Multi-Controlled Extensions

Toffoli can be extended to more controls (C³X, C⁴X, etc.) using ancilla qubits and gate decompositions.

Properties and Identities

Conservation Laws

  • Hamming weight: Number of |1⟩s changes by at most 1
  • Reversibility: All information is preserved
  • Deterministic: No probabilistic outcomes

Commutation Relations

Toffoli gates commute when they act on disjoint sets of qubits:

\[[\text{Toffoli}_{abc}, \text{Toffoli}_{def}] = 0 \text{ if } \{a,b,c\} \cap \{d,e,f\} = \emptyset\]
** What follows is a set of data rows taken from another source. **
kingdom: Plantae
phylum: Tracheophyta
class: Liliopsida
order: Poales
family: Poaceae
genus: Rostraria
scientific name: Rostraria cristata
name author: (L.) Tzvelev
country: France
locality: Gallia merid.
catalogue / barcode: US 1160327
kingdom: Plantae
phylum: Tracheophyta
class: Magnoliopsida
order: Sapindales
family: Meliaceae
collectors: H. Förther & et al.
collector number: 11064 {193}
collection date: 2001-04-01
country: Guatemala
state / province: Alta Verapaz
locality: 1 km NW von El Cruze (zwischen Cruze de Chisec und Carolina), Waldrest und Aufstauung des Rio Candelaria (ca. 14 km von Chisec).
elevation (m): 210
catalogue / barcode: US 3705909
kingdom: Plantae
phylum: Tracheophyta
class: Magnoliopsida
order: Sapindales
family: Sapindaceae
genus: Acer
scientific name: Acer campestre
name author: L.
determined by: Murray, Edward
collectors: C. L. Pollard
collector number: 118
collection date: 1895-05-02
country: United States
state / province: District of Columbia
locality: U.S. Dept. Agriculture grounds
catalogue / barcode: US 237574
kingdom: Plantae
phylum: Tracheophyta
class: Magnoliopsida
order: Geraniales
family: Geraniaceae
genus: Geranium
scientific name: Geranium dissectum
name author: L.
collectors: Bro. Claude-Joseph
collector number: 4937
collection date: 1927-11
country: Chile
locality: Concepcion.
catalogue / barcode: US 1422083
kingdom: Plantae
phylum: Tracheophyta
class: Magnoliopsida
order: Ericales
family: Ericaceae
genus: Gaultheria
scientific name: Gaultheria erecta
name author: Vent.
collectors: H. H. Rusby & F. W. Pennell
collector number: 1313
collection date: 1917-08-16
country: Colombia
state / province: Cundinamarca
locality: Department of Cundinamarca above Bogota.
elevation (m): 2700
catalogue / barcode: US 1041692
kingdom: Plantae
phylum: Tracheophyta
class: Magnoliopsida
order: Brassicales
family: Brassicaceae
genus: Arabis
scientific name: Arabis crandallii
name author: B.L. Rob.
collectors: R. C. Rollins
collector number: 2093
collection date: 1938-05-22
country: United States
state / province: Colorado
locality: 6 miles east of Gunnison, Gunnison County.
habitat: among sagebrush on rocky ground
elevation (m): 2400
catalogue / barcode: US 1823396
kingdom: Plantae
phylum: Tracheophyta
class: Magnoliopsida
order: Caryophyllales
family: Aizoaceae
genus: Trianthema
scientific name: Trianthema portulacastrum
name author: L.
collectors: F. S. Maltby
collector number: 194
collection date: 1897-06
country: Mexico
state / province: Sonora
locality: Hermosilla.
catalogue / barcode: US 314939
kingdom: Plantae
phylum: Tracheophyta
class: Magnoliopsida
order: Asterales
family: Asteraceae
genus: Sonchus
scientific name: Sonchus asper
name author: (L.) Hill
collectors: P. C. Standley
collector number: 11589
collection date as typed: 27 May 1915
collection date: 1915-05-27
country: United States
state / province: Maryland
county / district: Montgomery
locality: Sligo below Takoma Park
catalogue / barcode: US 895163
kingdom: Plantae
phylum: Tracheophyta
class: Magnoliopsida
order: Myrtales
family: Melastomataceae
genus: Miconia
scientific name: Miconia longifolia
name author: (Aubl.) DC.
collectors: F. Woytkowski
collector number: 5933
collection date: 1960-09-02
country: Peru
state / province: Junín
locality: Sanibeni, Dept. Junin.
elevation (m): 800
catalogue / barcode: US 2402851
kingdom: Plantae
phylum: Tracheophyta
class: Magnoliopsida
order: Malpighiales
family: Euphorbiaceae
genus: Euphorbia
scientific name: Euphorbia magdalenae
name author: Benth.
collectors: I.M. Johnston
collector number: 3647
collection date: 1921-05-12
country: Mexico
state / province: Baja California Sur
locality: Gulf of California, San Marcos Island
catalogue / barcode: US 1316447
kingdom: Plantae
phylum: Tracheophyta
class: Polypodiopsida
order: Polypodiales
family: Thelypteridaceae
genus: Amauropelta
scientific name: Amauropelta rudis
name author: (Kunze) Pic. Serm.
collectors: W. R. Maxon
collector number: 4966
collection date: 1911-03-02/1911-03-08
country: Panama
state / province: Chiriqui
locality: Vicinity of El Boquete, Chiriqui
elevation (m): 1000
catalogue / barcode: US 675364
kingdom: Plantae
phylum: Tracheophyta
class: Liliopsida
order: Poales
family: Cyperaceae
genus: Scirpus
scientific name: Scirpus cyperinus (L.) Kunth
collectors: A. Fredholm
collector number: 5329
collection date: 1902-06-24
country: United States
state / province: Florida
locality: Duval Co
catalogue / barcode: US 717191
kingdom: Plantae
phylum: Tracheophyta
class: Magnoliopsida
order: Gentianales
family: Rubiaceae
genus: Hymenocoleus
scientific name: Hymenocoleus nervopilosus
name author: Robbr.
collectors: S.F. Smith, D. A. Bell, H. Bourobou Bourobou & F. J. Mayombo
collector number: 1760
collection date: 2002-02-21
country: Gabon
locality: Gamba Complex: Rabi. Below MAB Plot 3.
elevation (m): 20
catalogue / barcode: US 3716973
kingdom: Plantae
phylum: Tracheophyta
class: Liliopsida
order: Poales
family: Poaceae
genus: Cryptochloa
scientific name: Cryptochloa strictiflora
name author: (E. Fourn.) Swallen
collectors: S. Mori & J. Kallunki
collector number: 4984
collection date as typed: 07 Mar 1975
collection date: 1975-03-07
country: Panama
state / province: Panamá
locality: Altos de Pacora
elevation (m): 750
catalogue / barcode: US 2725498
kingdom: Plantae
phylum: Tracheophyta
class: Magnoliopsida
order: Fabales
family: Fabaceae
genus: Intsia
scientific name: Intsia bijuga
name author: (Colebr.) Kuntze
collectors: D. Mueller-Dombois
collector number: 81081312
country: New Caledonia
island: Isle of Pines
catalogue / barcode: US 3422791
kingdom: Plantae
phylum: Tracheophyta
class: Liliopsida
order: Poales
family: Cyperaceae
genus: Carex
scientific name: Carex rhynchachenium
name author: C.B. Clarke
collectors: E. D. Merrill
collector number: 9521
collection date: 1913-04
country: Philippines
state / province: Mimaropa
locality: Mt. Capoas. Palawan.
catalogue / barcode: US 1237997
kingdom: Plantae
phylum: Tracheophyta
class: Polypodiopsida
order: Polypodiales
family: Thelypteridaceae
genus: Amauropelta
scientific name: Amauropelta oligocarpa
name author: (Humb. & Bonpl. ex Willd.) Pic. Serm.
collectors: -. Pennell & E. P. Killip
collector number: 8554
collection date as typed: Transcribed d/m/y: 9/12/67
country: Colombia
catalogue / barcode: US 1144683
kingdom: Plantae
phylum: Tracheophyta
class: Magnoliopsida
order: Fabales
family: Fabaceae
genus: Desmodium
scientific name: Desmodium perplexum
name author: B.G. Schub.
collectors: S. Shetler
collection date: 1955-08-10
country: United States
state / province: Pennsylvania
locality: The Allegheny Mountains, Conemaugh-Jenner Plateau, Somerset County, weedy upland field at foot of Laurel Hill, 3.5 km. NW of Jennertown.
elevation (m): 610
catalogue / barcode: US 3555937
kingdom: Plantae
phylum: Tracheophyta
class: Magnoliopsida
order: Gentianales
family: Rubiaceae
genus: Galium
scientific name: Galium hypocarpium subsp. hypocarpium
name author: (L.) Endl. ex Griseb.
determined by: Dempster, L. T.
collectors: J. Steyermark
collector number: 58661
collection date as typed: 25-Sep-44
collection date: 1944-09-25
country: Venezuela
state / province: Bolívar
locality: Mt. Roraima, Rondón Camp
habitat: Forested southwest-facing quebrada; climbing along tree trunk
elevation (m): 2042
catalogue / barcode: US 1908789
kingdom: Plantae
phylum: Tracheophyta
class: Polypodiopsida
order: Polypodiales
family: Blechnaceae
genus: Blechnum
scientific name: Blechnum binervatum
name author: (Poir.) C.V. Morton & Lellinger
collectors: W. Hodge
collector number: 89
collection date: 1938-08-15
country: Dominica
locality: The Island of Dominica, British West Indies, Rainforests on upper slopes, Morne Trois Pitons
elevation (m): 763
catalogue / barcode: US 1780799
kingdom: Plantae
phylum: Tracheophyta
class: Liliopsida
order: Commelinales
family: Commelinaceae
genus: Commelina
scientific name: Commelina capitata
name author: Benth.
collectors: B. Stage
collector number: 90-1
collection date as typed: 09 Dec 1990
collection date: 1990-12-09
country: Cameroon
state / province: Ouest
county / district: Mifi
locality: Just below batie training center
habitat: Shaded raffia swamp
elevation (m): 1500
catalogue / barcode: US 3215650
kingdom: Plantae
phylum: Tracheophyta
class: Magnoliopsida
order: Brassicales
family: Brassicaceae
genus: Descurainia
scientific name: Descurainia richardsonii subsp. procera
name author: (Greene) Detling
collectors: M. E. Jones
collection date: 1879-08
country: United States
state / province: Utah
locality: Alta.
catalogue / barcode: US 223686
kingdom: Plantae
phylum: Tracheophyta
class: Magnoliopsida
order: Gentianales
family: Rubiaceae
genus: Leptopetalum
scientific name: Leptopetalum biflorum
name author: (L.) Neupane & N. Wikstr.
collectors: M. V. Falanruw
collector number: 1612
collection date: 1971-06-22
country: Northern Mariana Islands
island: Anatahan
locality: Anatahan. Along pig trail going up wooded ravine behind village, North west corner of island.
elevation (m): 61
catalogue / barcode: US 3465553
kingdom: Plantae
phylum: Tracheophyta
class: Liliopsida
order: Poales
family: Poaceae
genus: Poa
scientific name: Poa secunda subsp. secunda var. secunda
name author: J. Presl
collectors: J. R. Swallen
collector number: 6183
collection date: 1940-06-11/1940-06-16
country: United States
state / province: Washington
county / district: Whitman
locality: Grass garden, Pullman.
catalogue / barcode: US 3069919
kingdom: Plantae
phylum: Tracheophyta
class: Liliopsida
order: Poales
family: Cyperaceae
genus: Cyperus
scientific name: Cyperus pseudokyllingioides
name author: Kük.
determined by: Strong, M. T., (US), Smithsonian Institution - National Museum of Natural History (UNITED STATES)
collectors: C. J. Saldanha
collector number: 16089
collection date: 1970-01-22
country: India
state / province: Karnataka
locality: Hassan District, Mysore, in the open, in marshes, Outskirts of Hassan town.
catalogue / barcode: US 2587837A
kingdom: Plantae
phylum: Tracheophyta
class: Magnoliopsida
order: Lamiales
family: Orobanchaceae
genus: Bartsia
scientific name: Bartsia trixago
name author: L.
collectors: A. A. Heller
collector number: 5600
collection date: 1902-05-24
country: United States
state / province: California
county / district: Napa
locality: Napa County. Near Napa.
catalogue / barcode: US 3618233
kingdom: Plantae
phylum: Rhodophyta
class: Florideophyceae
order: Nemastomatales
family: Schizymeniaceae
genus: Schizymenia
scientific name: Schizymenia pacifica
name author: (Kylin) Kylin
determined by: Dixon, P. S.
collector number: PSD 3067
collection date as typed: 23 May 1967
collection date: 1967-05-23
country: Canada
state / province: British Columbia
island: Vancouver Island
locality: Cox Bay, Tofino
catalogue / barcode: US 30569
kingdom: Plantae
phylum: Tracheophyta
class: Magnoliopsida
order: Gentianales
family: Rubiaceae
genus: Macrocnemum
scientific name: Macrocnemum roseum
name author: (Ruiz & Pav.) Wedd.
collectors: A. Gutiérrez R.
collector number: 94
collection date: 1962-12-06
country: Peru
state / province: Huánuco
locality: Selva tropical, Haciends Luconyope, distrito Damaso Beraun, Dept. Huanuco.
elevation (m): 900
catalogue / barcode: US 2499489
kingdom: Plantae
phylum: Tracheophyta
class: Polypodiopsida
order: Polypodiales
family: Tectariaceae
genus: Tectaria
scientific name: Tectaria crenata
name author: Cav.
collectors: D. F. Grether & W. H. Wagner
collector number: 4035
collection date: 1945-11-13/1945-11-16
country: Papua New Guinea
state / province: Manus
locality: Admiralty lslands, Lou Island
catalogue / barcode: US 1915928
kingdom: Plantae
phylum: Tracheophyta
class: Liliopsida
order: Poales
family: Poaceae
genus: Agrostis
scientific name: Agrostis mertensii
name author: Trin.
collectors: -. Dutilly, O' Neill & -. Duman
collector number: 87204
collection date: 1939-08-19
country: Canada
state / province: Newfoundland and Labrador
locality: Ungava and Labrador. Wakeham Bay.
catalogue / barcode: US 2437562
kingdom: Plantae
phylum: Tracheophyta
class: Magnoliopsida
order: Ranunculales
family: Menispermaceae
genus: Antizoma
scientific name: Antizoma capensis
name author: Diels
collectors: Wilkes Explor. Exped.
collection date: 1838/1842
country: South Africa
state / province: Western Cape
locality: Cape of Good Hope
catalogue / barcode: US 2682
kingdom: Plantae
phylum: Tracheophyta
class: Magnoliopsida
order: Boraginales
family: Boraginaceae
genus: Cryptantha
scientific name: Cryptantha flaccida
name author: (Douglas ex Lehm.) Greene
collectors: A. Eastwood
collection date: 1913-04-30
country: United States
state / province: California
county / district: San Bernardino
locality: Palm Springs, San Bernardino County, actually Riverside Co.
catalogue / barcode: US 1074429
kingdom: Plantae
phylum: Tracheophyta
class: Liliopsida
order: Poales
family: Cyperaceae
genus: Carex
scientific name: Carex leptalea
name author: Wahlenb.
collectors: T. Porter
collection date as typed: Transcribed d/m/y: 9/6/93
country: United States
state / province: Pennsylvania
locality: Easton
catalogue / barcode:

Physical Implementation Challenges

Gate Fidelity

Toffoli gates are typically more error-prone than two-qubit gates due to:

  • Longer gate sequences in decomposition
  • More opportunities for decoherence
  • Higher control complexity

Optimization Strategies

  • Native three-qubit operations where available
  • Optimized decompositions to minimize gate count
  • Parallelization of independent operations

Circuit Symbol Variations

Standard:     ──●──
              ──●──
              ──⊕──

Alternative:  ──●──    or    ──CCX──
              ──●──          ──CCX──
              ──X──          ──CCX──

With labels: Control1 ──●──
             Control2 ──●──
             Target   ──⊕──

The Toffoli gate bridges classical and quantum computation, enabling implementation of any classical Boolean function while maintaining quantum coherence. Its role in Grover's algorithm and quantum arithmetic makes it indispensable for practical quantum computing applications.